New Life in Net/Net Stocks
NEW YORK (TheStreet) -- There's some new life in a small subset of the deep value investing world: stocks trading below their net current asset value. Such stocks are often referred to as "net/nets."
This is one of my favorite places to look for downtrodden companies, and one I write about when I find potential opportunities. Unfortunately, the cupboard has been quite bare in recent months, and new additions have been few and far between.
But with the recent postelection, pre-fiscal cliff volatility we've seen in the markets, the market tree has shaken out a couple of new or returning names.
Telecom networking products name Tellabs (TLAB) is now again a net/net, returning after a hiatus of a couple of years. It is trading at 0.96 of its net current asset value.
Companies often fall below their NCAV because their shares decline in price while the companies' balance sheets remain relatively unchanged.
In Tellabs' case, shares have fallen 28% in the past two months.
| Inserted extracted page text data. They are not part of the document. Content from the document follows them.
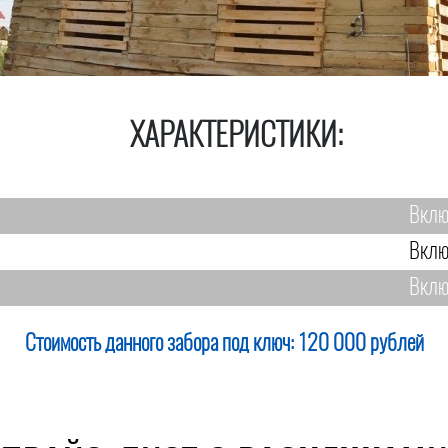
ХАРАКТЕРИСТИКИ:
Вклю
Вклю
Вклю
Стоимость данного забора под ключ:
120 000 рублей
Part of that decline is due to the company's third-quarter results released last month.
Tellabs missed the consensus estimate on revenue ($264.4 million vs. $276.5 million) but beat the EPS estimate (2 cents vs. 1 cent). In terms of balance sheet quality, Tellabs is loaded with cash and short-term investments to the tune of $1.14 billion, or $3.11 per share. If you back out debt of $201.6 billion, net cash and short-term investments per share are still $2.56. Tellabs closed at $2.72 yesterday.
Tellabs is also among the larger net/nets you are likely to see in terms of market cap, which hovering around $1 billion. Interestingly, Third Avenue Management, a deep value pioneer founded by legendary value investor Marty Whitman, has built a 9.6% stake in this company, according to recent 13F filings. That certainly has my attention.
Although the economy is still rather weak and the future is uncertain, Tellabs appears to have the dry powder -- cash and short-term investments -- to see it through.